§ Task directions
Of all the lines in this material, how many have the word "space"? Give only the number.

§ Provided data

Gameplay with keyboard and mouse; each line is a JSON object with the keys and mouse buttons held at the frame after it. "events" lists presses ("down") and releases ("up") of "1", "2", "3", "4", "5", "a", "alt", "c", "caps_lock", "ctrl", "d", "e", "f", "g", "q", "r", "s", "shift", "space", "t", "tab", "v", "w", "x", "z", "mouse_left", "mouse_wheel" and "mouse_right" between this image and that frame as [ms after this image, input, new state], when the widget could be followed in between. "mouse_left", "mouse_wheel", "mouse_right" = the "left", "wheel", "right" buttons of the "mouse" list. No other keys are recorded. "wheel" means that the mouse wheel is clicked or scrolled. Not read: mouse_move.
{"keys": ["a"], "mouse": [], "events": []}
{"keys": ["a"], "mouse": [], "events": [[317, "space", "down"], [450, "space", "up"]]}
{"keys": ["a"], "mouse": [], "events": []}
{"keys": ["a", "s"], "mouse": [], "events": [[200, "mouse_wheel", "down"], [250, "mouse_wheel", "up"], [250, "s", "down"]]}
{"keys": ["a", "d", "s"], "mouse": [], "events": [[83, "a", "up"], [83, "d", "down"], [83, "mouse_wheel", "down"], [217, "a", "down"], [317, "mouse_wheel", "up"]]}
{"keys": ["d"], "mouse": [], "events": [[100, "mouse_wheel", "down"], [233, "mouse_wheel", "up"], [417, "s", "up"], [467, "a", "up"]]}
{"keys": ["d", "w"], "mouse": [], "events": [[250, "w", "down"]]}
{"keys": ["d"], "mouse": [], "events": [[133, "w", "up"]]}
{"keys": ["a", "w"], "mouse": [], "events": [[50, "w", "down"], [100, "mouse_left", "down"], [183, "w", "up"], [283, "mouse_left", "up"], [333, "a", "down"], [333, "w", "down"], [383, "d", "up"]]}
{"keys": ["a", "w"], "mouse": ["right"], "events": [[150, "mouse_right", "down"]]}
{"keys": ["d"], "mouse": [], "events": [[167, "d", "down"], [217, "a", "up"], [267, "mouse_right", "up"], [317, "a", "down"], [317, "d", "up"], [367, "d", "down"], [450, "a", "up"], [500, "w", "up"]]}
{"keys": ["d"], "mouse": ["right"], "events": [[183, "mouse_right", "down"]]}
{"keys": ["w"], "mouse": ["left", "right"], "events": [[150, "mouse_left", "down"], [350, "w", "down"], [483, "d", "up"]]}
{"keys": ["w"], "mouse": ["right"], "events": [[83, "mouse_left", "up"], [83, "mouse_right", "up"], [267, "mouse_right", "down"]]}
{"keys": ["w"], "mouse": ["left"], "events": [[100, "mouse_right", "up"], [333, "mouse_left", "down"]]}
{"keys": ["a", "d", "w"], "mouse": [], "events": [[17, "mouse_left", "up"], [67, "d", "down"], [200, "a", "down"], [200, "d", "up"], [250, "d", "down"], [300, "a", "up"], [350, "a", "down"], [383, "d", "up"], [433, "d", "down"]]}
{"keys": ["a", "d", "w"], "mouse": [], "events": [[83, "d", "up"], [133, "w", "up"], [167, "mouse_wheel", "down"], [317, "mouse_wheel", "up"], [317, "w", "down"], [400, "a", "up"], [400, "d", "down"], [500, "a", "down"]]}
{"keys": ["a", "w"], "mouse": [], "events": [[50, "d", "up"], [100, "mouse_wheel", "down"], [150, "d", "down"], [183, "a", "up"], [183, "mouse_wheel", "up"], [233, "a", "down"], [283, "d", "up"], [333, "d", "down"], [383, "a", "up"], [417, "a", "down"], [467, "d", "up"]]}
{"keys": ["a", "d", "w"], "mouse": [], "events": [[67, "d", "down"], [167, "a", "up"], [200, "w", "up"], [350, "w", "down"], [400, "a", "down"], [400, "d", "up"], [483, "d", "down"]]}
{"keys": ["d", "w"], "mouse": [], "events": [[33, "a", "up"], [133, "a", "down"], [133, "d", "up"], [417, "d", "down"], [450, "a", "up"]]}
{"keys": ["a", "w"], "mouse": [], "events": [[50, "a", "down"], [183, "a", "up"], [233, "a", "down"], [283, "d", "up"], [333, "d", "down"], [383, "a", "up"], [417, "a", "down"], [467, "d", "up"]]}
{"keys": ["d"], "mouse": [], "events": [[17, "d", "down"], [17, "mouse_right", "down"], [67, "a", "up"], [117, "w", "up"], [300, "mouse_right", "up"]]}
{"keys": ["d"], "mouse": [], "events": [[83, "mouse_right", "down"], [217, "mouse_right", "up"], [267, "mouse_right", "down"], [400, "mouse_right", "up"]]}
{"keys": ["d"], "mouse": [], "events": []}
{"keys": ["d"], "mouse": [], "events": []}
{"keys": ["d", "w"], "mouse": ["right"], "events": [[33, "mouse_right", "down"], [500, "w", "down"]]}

§ Response below
2